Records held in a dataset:

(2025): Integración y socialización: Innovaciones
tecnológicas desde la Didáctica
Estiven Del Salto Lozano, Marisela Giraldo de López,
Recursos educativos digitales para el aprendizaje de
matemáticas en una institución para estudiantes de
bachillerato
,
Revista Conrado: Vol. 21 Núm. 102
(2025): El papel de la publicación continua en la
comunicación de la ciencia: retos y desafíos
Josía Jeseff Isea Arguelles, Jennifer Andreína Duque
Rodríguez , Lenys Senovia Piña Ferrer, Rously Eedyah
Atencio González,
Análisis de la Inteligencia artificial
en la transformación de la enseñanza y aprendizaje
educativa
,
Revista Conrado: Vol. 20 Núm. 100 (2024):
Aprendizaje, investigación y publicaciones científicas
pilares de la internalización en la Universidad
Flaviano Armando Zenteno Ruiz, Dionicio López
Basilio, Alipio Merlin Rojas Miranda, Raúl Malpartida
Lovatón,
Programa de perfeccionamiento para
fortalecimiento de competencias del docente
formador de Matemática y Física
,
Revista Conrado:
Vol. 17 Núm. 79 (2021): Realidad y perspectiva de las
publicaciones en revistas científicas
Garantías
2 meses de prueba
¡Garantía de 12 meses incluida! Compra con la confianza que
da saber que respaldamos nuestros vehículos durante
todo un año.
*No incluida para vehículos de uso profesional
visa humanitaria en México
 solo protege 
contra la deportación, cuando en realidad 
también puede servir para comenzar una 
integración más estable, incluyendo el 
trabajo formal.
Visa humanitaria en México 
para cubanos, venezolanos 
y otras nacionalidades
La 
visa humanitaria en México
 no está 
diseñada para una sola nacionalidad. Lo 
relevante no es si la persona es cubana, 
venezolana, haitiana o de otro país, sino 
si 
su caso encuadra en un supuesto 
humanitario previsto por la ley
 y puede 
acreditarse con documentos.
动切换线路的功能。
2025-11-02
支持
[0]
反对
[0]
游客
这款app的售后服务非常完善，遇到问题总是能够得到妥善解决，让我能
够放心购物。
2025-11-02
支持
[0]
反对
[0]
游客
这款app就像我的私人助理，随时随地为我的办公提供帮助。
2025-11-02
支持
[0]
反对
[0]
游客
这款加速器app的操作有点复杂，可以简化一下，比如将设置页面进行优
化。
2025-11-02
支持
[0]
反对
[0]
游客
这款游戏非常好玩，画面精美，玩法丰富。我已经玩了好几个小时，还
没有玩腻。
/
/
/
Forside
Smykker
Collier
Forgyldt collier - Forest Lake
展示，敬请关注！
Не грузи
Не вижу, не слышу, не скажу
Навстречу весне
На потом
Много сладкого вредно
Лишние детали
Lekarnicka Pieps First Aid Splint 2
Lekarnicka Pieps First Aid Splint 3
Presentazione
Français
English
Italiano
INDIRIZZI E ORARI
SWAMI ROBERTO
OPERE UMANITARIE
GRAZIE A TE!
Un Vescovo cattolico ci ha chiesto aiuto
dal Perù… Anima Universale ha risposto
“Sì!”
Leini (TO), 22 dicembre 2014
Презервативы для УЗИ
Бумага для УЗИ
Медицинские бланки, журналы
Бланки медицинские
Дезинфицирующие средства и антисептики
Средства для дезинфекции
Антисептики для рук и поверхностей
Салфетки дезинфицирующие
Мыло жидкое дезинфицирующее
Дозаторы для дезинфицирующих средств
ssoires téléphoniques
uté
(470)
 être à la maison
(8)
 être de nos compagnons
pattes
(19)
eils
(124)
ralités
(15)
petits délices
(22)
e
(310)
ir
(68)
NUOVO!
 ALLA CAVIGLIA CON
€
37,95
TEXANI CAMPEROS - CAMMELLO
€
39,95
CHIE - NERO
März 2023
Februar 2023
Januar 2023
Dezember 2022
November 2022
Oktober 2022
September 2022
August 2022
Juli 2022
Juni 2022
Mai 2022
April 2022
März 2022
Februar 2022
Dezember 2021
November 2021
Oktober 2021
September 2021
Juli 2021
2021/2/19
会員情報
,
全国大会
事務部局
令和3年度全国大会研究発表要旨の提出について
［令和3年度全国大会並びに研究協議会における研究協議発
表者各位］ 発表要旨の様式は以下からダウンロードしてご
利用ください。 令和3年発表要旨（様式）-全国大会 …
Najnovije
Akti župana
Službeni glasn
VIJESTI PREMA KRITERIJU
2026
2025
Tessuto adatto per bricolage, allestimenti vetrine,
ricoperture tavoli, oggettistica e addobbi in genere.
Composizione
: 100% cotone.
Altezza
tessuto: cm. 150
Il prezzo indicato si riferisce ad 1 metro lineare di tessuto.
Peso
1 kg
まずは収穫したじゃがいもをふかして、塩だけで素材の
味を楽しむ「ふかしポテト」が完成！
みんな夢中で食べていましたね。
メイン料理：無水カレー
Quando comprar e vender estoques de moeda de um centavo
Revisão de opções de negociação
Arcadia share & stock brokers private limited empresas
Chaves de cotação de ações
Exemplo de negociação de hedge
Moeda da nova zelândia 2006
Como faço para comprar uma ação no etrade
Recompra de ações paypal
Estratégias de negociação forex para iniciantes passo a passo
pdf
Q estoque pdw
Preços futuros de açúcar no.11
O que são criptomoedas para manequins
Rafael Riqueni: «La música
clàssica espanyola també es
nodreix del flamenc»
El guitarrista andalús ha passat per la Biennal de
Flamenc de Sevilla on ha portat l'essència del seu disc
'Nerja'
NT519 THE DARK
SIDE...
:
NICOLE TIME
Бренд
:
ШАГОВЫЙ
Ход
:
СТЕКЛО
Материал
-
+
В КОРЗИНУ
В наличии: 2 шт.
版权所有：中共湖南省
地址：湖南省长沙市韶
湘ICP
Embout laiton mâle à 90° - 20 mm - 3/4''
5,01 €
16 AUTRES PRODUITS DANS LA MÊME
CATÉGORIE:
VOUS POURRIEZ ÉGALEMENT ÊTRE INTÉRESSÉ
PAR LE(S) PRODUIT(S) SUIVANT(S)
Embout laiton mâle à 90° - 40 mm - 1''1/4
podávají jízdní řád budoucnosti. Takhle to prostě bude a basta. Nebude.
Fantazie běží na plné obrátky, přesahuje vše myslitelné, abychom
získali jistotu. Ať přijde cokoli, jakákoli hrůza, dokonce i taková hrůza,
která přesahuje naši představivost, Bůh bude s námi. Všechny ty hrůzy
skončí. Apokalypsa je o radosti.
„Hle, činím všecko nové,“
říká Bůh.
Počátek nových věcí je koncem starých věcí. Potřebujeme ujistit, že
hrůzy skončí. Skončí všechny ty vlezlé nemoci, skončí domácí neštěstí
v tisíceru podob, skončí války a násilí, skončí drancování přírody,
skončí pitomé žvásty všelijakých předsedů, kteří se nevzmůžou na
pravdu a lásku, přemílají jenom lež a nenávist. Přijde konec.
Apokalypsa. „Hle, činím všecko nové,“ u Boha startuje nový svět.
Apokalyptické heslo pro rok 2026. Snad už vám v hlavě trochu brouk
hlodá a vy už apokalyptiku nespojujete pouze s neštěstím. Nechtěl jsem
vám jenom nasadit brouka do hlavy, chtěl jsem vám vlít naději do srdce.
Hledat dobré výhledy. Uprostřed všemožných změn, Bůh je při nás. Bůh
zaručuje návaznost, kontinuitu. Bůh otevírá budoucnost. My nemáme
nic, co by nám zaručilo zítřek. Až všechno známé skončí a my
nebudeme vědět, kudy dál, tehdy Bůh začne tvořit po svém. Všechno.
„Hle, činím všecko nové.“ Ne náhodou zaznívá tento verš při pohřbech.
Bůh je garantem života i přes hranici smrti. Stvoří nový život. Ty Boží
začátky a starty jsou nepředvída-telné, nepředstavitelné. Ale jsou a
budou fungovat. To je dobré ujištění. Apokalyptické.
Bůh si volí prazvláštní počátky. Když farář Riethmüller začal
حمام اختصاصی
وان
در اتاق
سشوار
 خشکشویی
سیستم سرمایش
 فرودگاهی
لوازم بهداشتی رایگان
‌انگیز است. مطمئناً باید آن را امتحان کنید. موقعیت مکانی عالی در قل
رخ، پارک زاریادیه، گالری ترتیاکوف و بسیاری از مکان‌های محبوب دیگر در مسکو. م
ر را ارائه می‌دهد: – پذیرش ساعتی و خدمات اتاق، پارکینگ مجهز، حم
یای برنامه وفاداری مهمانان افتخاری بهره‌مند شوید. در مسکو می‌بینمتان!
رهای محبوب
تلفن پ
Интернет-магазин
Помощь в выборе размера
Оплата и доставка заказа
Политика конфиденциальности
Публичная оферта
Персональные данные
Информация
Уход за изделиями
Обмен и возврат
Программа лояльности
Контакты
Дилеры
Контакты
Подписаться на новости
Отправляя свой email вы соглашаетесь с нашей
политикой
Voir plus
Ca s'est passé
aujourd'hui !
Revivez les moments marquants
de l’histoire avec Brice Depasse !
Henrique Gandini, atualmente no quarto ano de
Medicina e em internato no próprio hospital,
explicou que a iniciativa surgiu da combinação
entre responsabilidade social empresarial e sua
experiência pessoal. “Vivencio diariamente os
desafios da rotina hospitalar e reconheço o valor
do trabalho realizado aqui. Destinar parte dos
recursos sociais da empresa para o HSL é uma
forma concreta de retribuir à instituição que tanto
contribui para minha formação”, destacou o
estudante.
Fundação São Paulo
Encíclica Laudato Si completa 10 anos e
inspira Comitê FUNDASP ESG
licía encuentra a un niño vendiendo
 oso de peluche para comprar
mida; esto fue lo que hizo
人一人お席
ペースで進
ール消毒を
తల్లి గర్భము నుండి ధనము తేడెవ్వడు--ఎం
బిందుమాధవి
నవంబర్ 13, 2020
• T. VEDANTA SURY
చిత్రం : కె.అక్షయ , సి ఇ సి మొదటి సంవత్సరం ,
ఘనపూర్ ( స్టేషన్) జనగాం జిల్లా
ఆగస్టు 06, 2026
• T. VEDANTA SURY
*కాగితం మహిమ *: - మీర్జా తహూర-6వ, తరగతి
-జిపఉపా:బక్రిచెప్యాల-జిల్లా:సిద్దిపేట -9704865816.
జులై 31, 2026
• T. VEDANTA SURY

-- Instruction --
Repeat the lines from the very first one through the line that contains "comunicación de la ciencia: retos y desafíos", with both of those lines included.

-- Written solution --
(2025): Integración y socialización: Innovaciones
tecnológicas desde la Didáctica
Estiven Del Salto Lozano, Marisela Giraldo de López,
Recursos educativos digitales para el aprendizaje de
matemáticas en una institución para estudiantes de
bachillerato
,
Revista Conrado: Vol. 21 Núm. 102
(2025): El papel de la publicación continua en la
comunicación de la ciencia: retos y desafíos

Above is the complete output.